Past polices designed for an isolated economy cannot meet the current needs of today's rapidly expanding food and agricultural system, stated a report released this week from the US Department of Agriculture.
According to a statement, the report, entitled "Food and Agricultural Policy: Taking Stock for the New Century," aims at identifying critical needs for the new century and details the changes that have taken place in agriculture across the American food and farm sector.
It recommends that policy makers examine past policies and programs and, where necessary, define new goals and principles that could best guide the future growth and development of the farm, food and agriculture industry in the new century.
"Farmers today operate in a global, technologically advanced, rapidly diversifying, highly competitive environment that is driven by increasingly sophisticated consumers.
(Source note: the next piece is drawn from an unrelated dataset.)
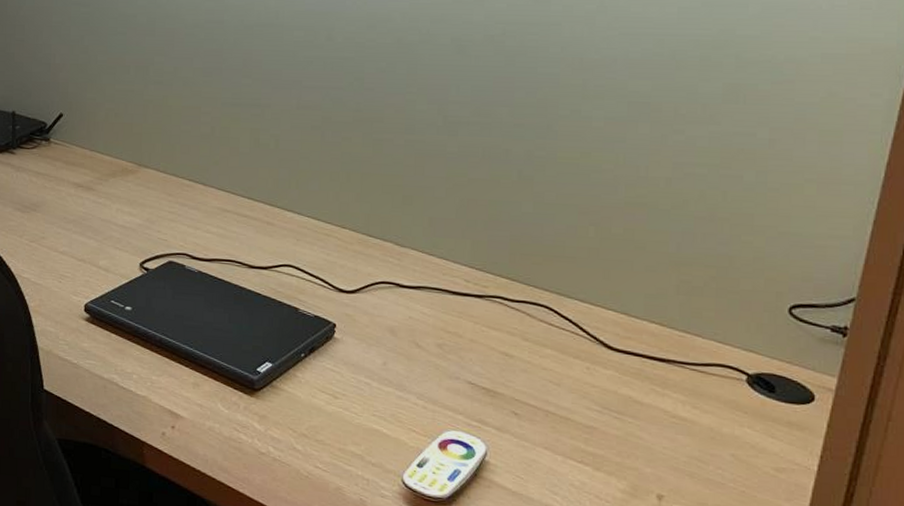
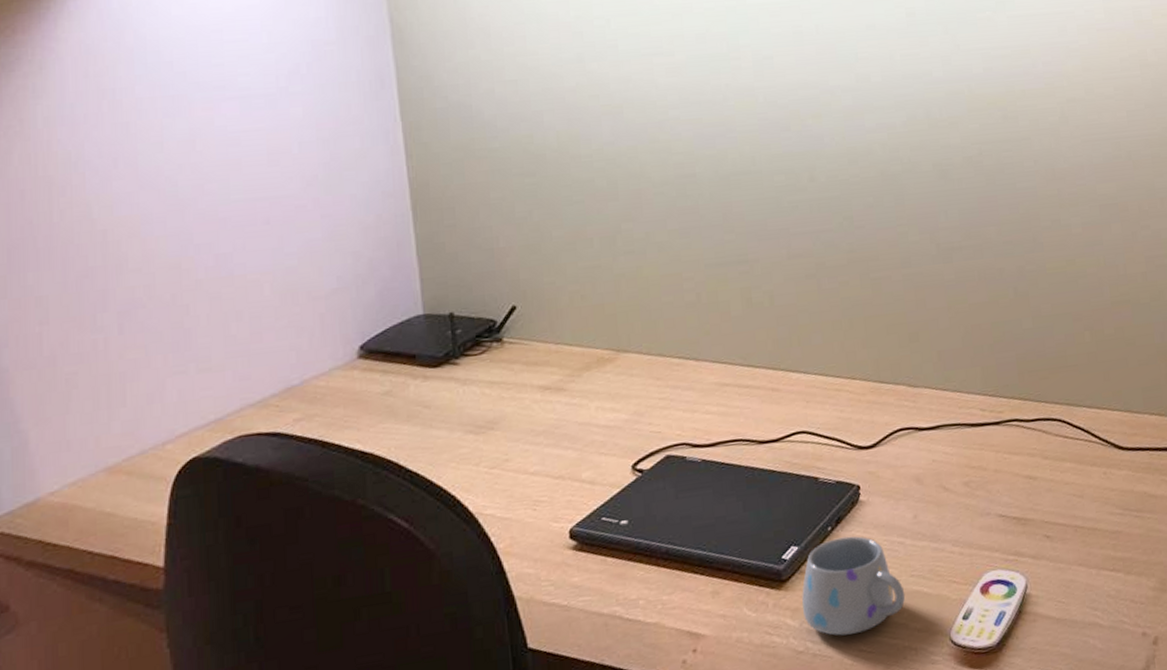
mug: none [270,365,365,452] -> present [802,536,906,636]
The various policies, programs, and supporting infrastructure that serve our food system will require updating to meet future needs," commented Agriculture Secretary Ann M.Veneman in a statement.
Key principles of the report include: farm policy and programs must be tailored to reflect wide differences among farms with respect to production costs, marketing approaches, management capabilities, and household goals; trade policy must focus on gaining access to foreign markets through tariff reduction and the elimination of trade distorting subsidies; and a strong commitment to ensuring the access of all Americans to a healthy and nutritious food supply.
We wait to learn how and when the actual implementation of the above key principles will occur.